浅原傑さんは父・健三からこんな話を聞いている。
「水野さんも南さんも、昭和の初め頃には共産党活動をしていて、父とはその頃からつきあいがあったのです。ある時、南さんが新聞紙からインクを抜く実験をしていて、それに成功しました。古新聞再生の技術が出来たわけですね。それを父が石原さんに頼み、やがて参謀本部の今田さんが担当となり、軍の予算で事業化を図ったんです。南さんは当時、共産党活動で監獄にいたらしく、その門前まで参謀本部の自動車が迎えにきたという話を南さんの自伝で読んだことがありました」
南の技術で出来た新聞紙再生事業は、昭和15年に「大日本再生製紙」と言う国策会社の設立に結びついた。南は社長、水野は副社長であった。これがのちに国策パルプ工業に合流した。

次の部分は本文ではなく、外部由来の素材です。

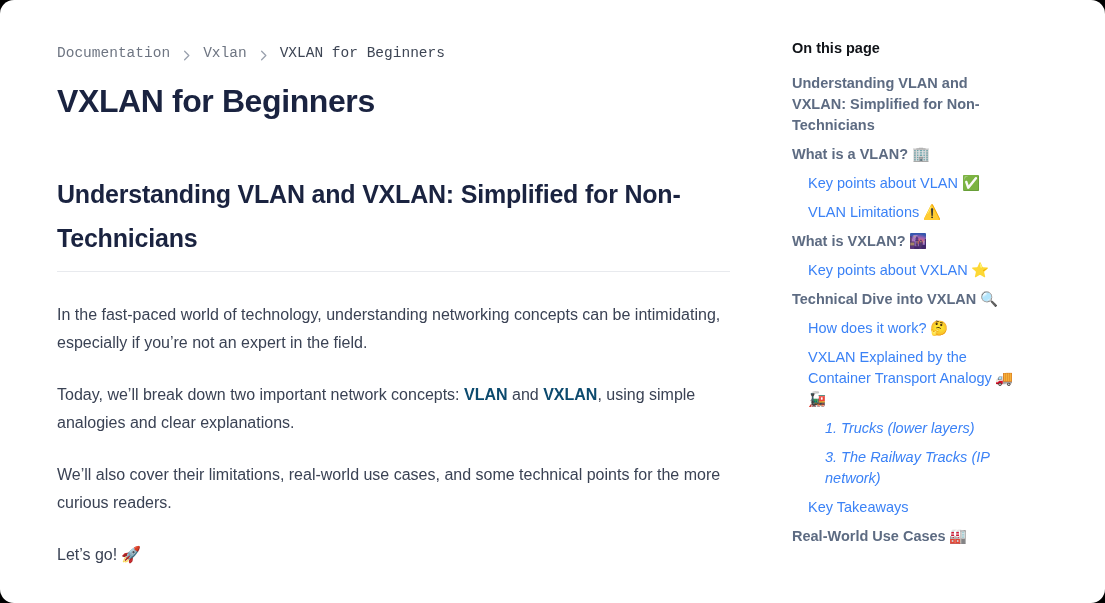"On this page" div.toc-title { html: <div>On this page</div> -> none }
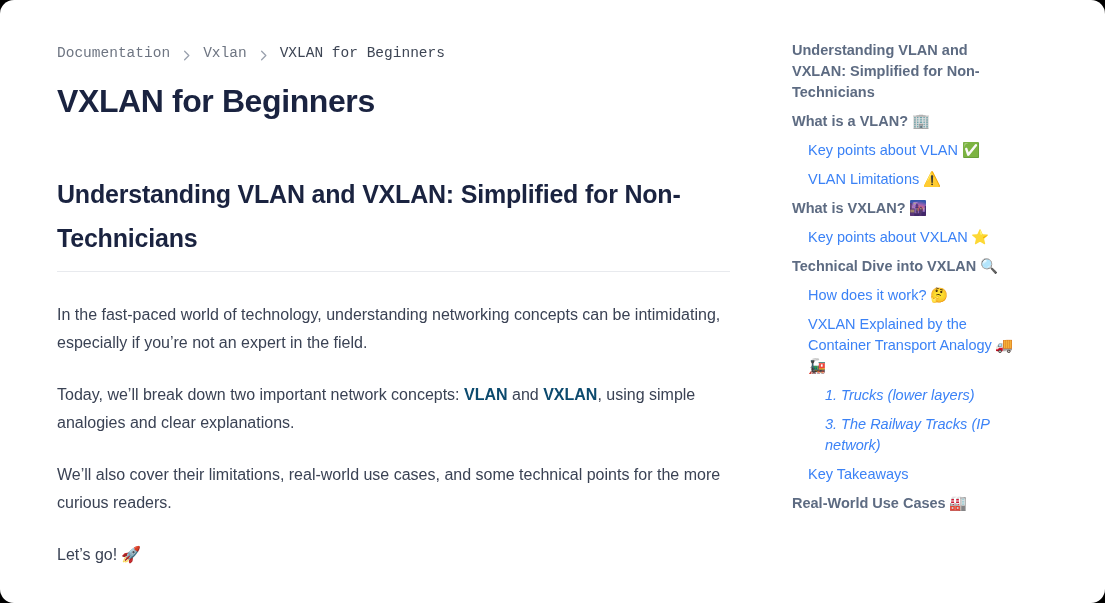"2. The Train (VXLAN tunnel)" li.lvl3 { html: none -> <li><a>2. The Train (VXLAN tunnel)</a></li> }
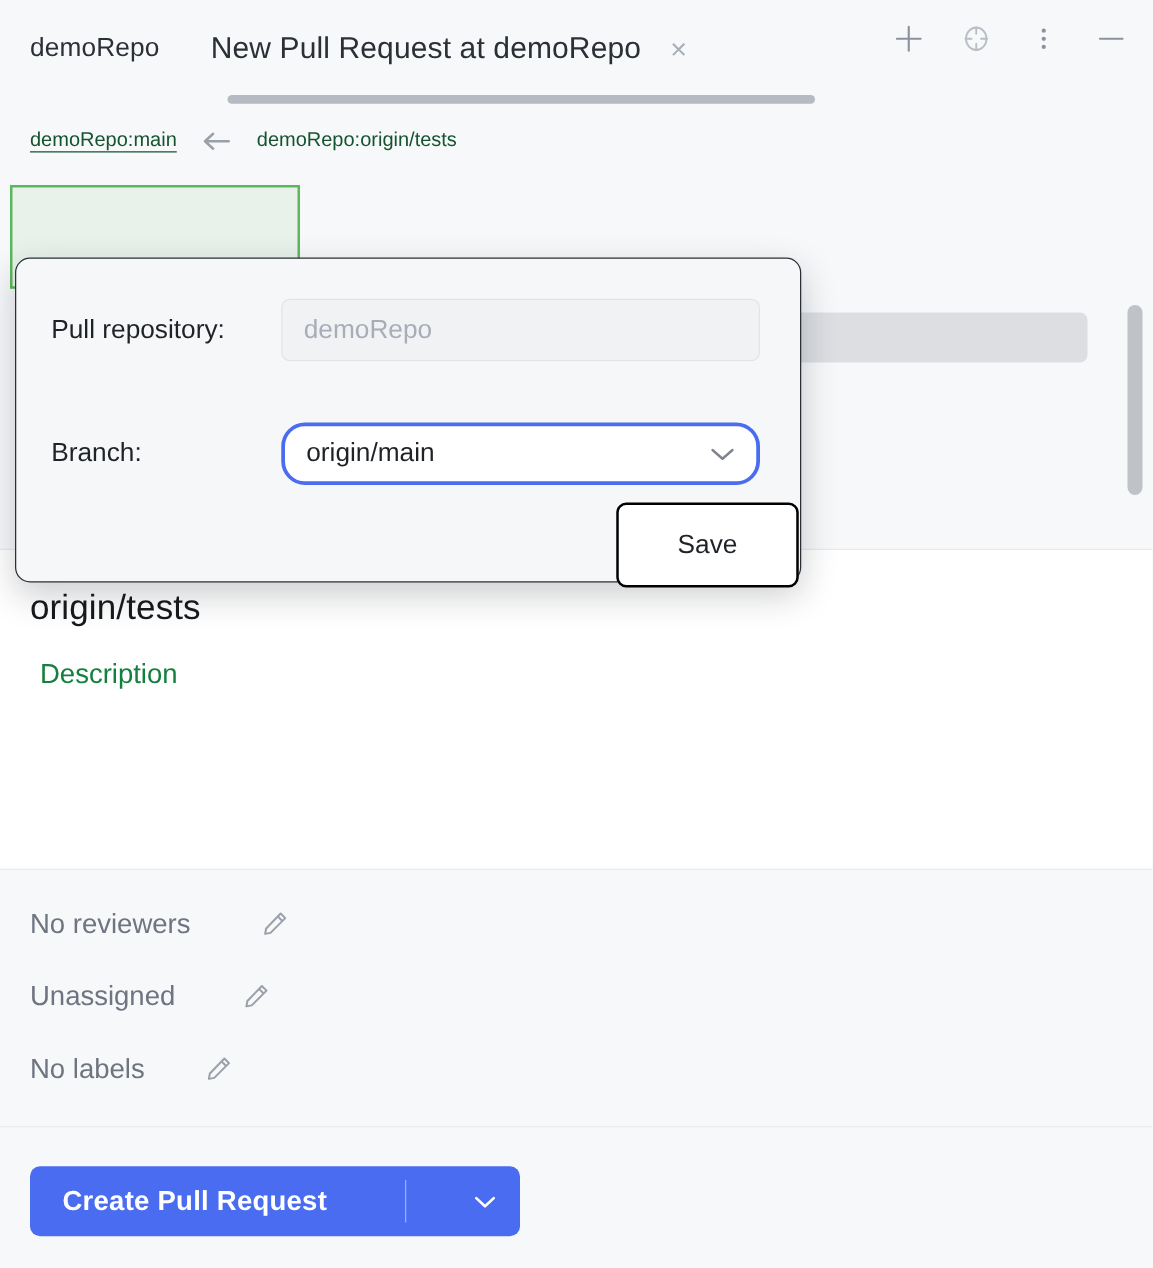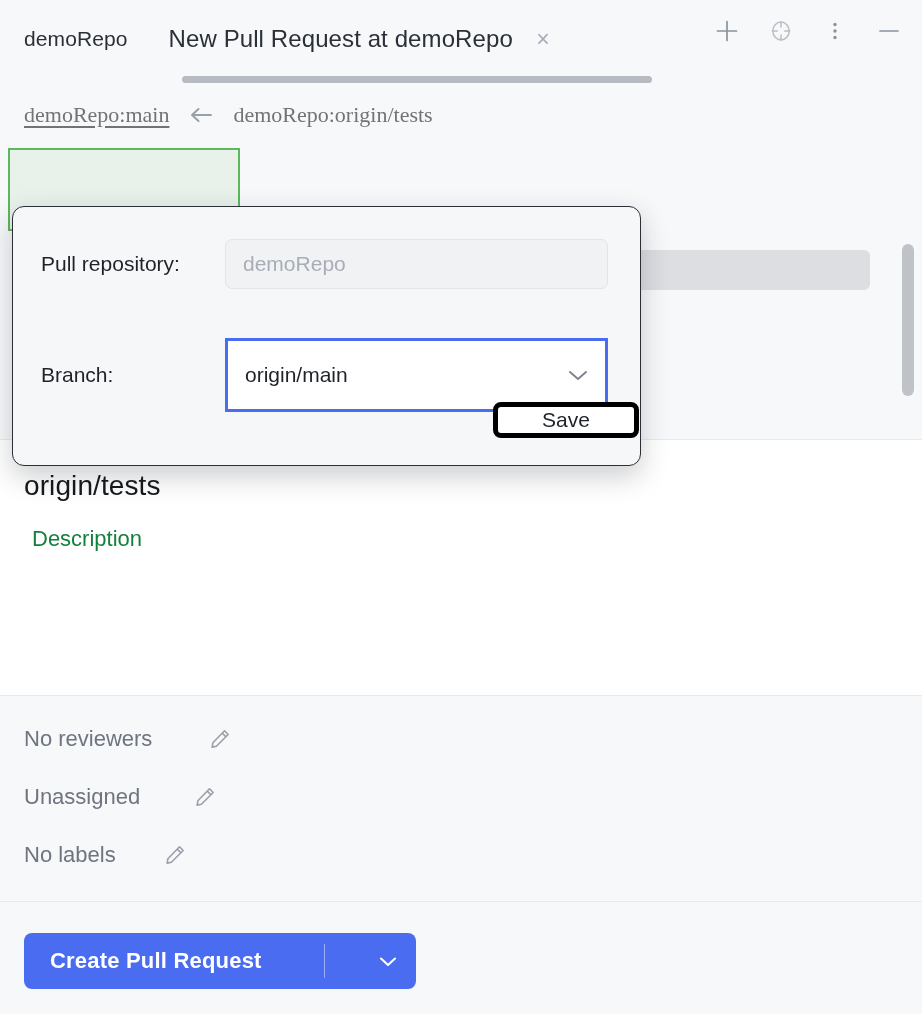"demoRepo:main" .branch-link { color: #737373 -> #14532d; font-family: Liberation Serif, serif -> none; font-size: 22px -> 16px }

昭和13年に今田を中心に南や水野がひんぱんに相談を繰り返していた場所が、浅原の定宿である芝虎館であった。新聞紙再生事業の打ち合わせに過ぎなかったのだが、何しろ浅原も、南も、水野も左翼の闘士として官憲からマークされていた存在だった。それだけに、浅原を監視する憲兵の目には、軍の満州グループと左翼グループとが思想的な会合を持っている物と映った。
p.200~201
…しかし、上記の文で分かるように、これが今田左遷のきっかけになったのですが…
憲兵隊は容疑者を南や水野まで広げてみたが、芝虎館で行っていたのは、左翼革命の相談ではなく、古新聞の再生事業についてであり、それは参謀本部の今田の指導にもとづいたものだった。憲兵隊の取り調べを受けた人物の中には、十河信二や満州重工業の鮎川義介も含まれていたが、鮎川にしても創立したばかりの満業の経営に奔走していたにすぎない。左翼革命うんぬんとは、まるで無関係であった。十河信二は今まで何回か出てきましたが、満鉄の参事から、この当時は石原莞爾のブレーン、戦後は国鉄総裁となり新幹線事業の推進をしたのは余りにも有名。鮎川義介も有名すぎて書くこと無いが、NISSANの創業者と書くのが一番分かりやすいかな。この当時は新興財閥として満州国の事業をほぼ一手に任されていたのですが、確か鮎川は「ニキサンスケ」という満州国東条閥の一員だったはずで…あれれ?
p.207
長くなったのでここでいったん切ります。